Functional Programming Memo: [Coq] Coq-99 : Part 1
agda-mode が証明するのを手伝ってくれるのでお気楽です。

module Practice1 where

data True : Prop where
  tt : True
data False : Prop where

data _∧_ (P Q : Prop) : Prop where
  ∧-intro : P → Q → P ∧ Q
∧-eliml : ∀ {P Q} → P ∧ Q → P
∧-eliml (∧-intro y y') = y
∧-elimr : ∀ {P Q} -> P ∧ Q -> Q
∧-elimr (∧-intro y y') = y'

data _∨_ (P Q : Prop) : Prop where
  ∨-introl : P -> P ∨ Q
  ∨-intror : Q -> P ∨ Q
∨-elim : ∀ {P Q R : Prop} -> (P ∨ Q) -> (P -> R) -> (Q -> R) -> R
∨-elim (∨-introl y) a b = a y
∨-elim (∨-intror y) a b = b y

~_ : Prop -> Prop
~ p = p -> False

infixl 10 _∧_
infixl 9  _∨_

lemma01 : ∀ (A B C : Prop) → (A → B → C) → (A → B) → A → C
lemma01 a b c d e f = d f (e f)

lemma02 : ∀ A B C → A ∧ (B ∧ C) → (A ∧ B) ∧ C
lemma02 a b c d = ∧-intro (∧-intro (∧-eliml d) (∧-eliml (∧-elimr d)))
                          (∧-elimr (∧-elimr d))

lemma03 : ∀ A B C D → (A → C) ∧ (B → D) ∧ A ∧ B → C ∧ D
lemma03 a b c d e = ∧-intro (∧-eliml (∧-eliml (∧-eliml e))
                                     (∧-elimr (∧-eliml e)))
                            (∧-elimr (∧-eliml (∧-eliml e)) (∧-elimr e))

lemma04 : ∀ A → ~(A ∧ (~ A))
lemma04 a b = ∧-elimr b (∧-eliml b)

lemma05 : ∀ A B C → A ∧ (B ∨ C) → (A ∨ B) ∨ C
lemma05 a b c d = ∨-introl (∨-introl (∧-eliml d))

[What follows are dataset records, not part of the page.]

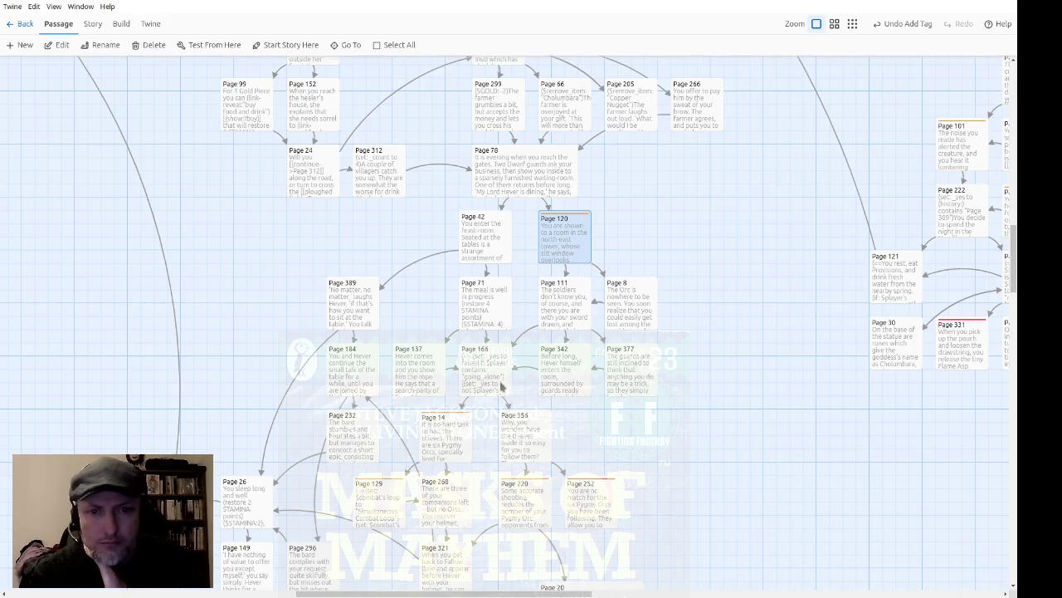
double_click(501, 386)
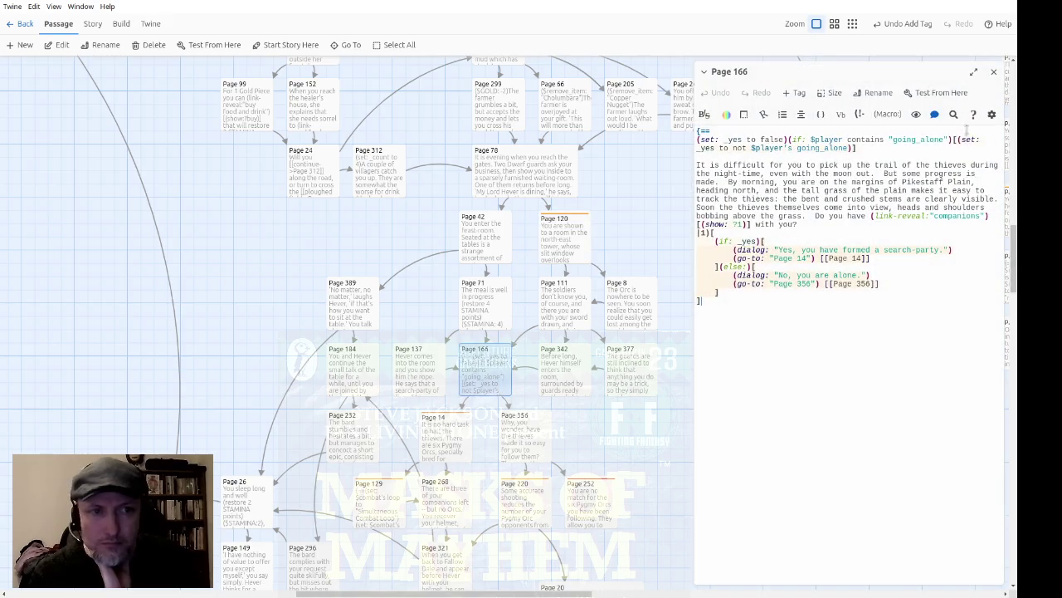
left_click(993, 71)
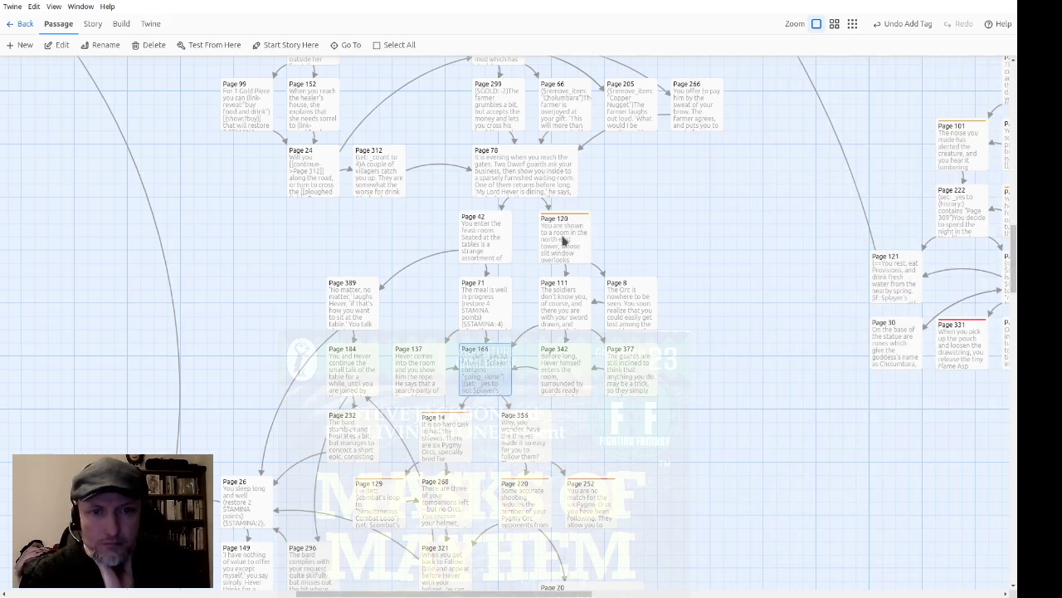
double_click(564, 240)
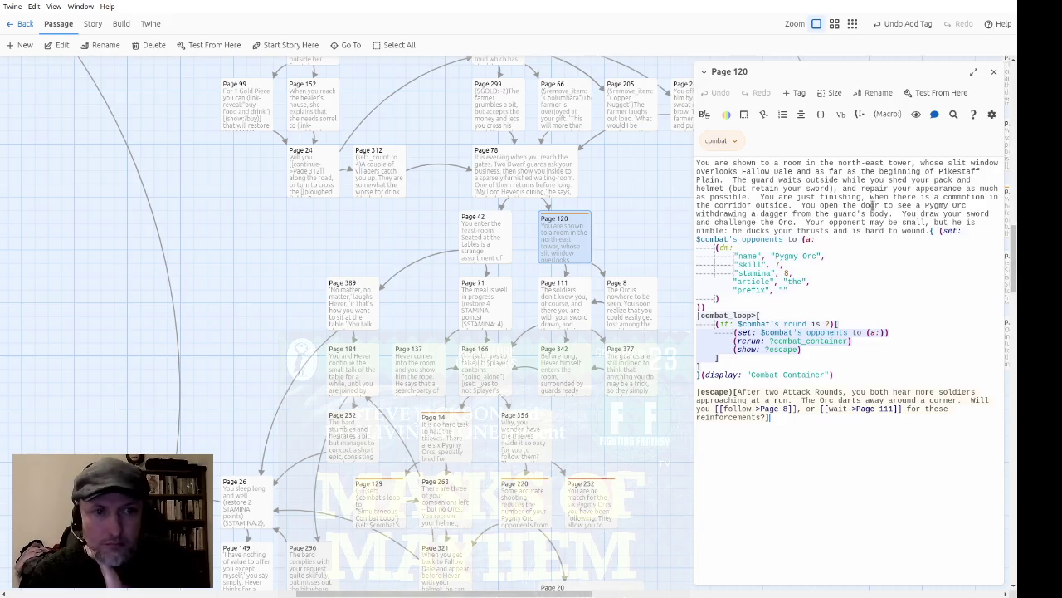
left_click(830, 448)
left_click(994, 71)
double_click(626, 314)
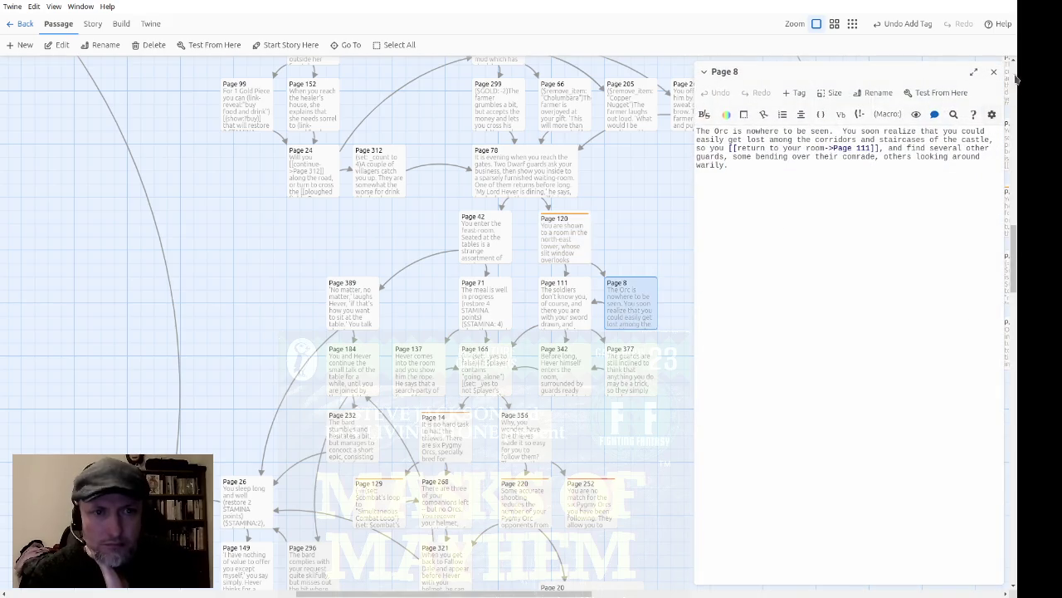
left_click(995, 72)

lemma06 : ∀ A → ~(~(~ A)) → ~ A
lemma06 a b c = b (λ x → x c)

lemma07 : ∀ A B → (A → B) → ~ B → ~ A
lemma07 a b c d e = d (c e)

lemma08 :  ∀ (A B : Prop) → ((((A → B) → A) → A) → B) → B
lemma08 a b c = c (λ x → x (λ x' → c (λ _ -> x')))

lemma09 : ∀ A → ~(~(A ∨ (~ A)))
lemma09 a b = b (∨-intror (λ x → b (∨-introl x)))